Define "cheat". More specialists have a lot more uses than just for points, and it's not creating people out of nothing, those workers have to come from somewhere and be made at some point.

This restriction is also for realism.

Realism alone is not an argument, not unless it also benefits gameplay to apply it. I am generally opposed to anything that restricts player freedom and flexibility any more in the name of realism.
 
Well the ideal situation would be that EVERY tile already has a population, and "founding a city" is just sending a sherriff to get control of the local population.

I suppose that within your own (cultural) borders, founding a new 1 pop "city" should require much less effort than sending a settler.

The whole civ concept of being able to de-populate any tile (even if it's towns) and move the populace around within a cross of 20 tiles, is already a far stretch.
So for example, taking 1 pop out of the fat cross and make them settle somewhere within your empire, isn't so crazy by comparison.
Maybe throw throw in a few hammers and coin or require that the tile be roaded first.

I can see how settling outside the borders should require a bit more preparation though (settler unit).

What I would do is allow you to build an "outpost" in a tile, and depending on the environment it might turn into a city.
I wouldn't want the player control be taken away and buried in some game mechanic.
You could already regard 1 pop cities as being little more than outposts influencing 8 surrounding tiles.
 
Define "cheat". More specialists have a lot more uses than just for points, and it's not creating people out of nothing, those workers have to come from somewhere and be made at some point.

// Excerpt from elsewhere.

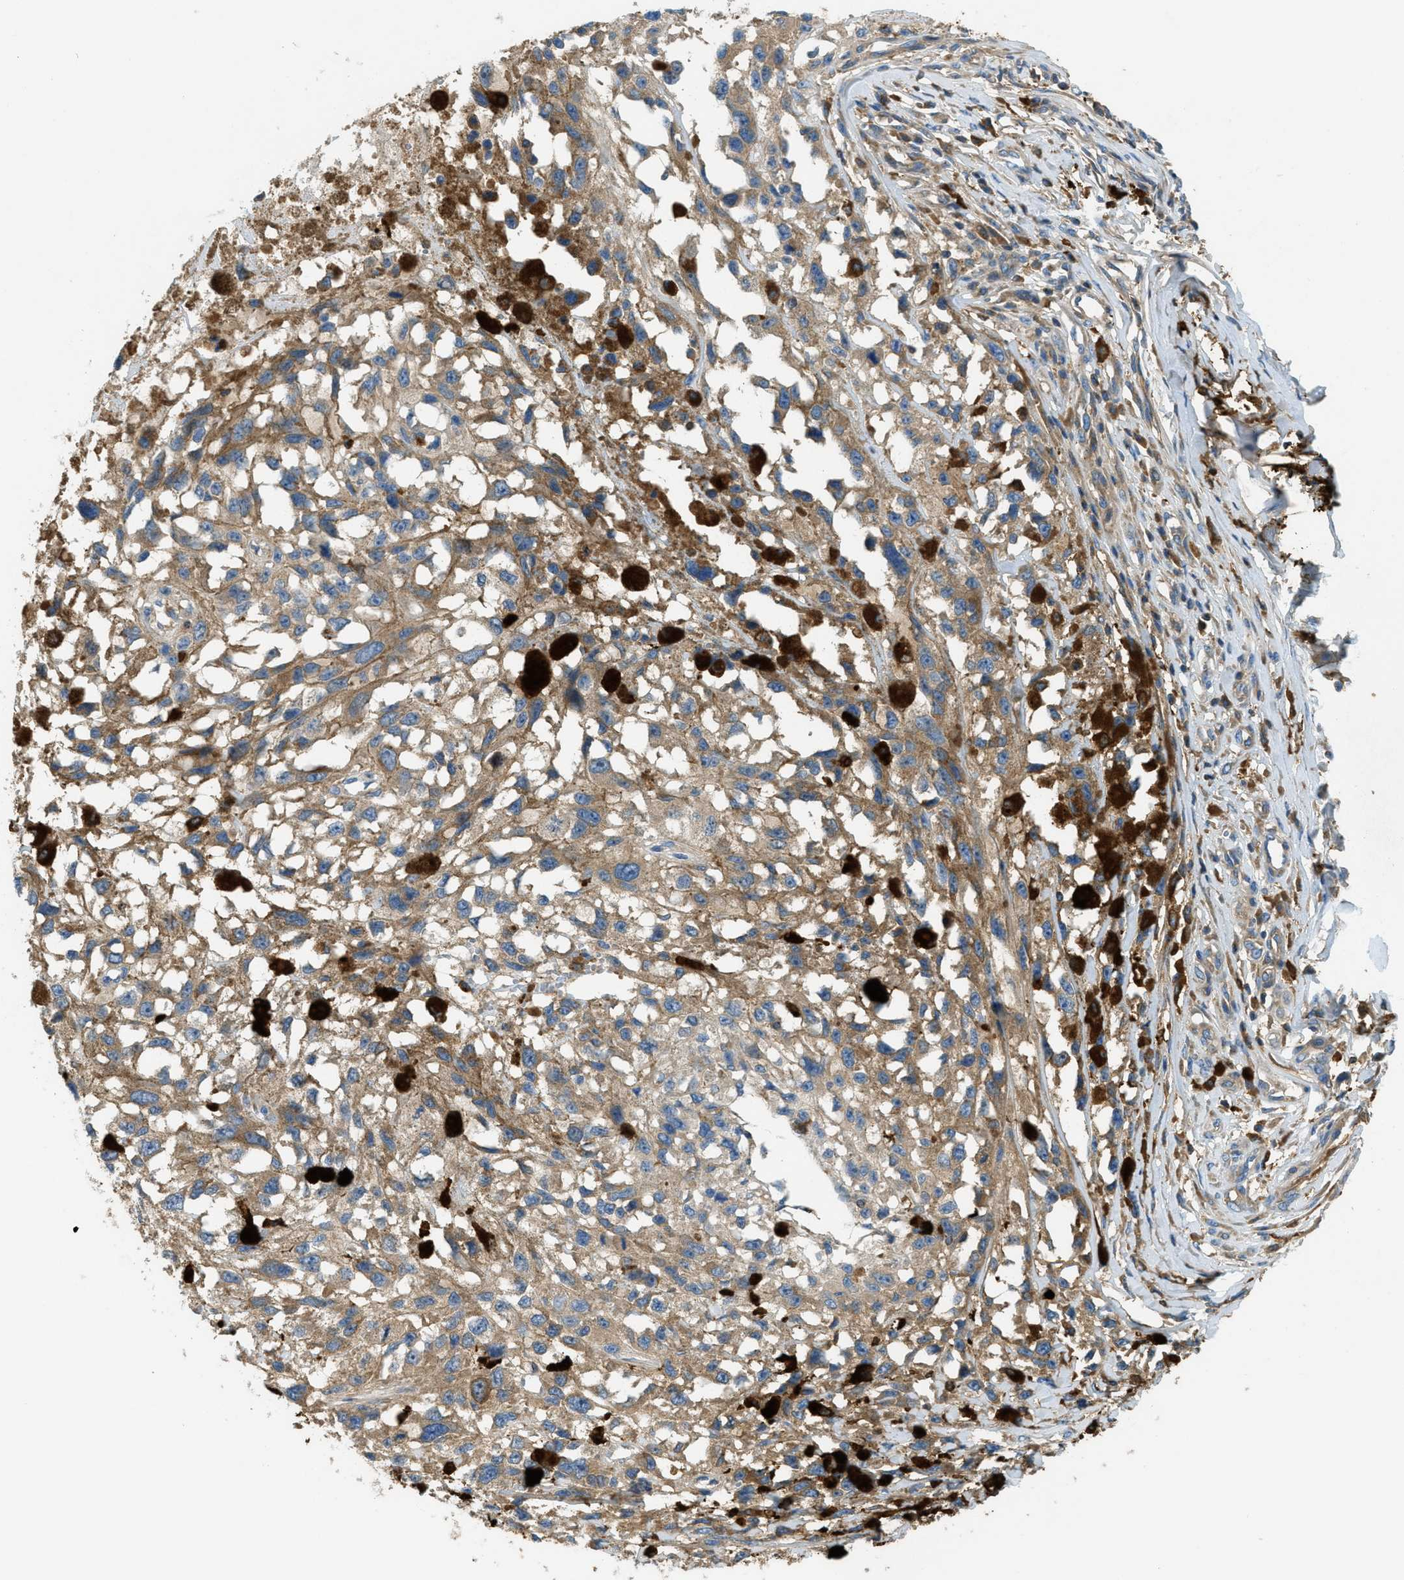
{"staining": {"intensity": "weak", "quantity": ">75%", "location": "cytoplasmic/membranous"}, "tissue": "melanoma", "cell_type": "Tumor cells", "image_type": "cancer", "snomed": [{"axis": "morphology", "description": "Malignant melanoma, Metastatic site"}, {"axis": "topography", "description": "Lymph node"}], "caption": "Tumor cells show low levels of weak cytoplasmic/membranous positivity in about >75% of cells in human malignant melanoma (metastatic site). (brown staining indicates protein expression, while blue staining denotes nuclei).", "gene": "RFFL", "patient": {"sex": "male", "age": 59}}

Well, ppl back in civ 3 can have cities w/ tons of farms and each turn they can amass like 20 workers w/o losing population pts. They then dump it into one city and that city can accumulate a very huge pop. Since starvation only removes one pop point each turn, that city can get giant and all specialists in that city will contribute to a huge pop score to the game. I think the civ 3 HOF defines this as cheating as well.
 
Well, ppl back in civ 3 can have cities w/ tons of farms and each turn they can amass like 20 workers w/o losing population pts.

Every worker you make in Civ 3 costs a population point from the city you make it, no matter how much food it has, unless I've missed something basic. This sounds like a garbled version of the Civ 2 food caravan hack rather than anything I recognise from Civ 3.

They then dump it into one city and that city can accumulate a very huge pop. Since starvation only removes one pop point each turn, that city can get giant and all specialists in that city will contribute to a huge pop score to the game. I think the civ 3 HOF defines this as cheating as well.

It sounds to me like the kind of milking you're only going to get to do when you've pretty much won the game anyway; I have no problem with mechanisms that can be used to pump your score while waiting through the last few turns before your spaceship lands or your culture hits the victory threshold or whatever, if in the usual run of the game when it's not yet totally won nobody's really going to be free to do that.
 
How about being allowed to just decide how much of a city you want to get out. Say that you have a city with a pop of 7, you can choose up to 3 to move out. Than when they settle down, the city starts with a pop of three (plus maybe three random buildings already built in the city the settler was created.)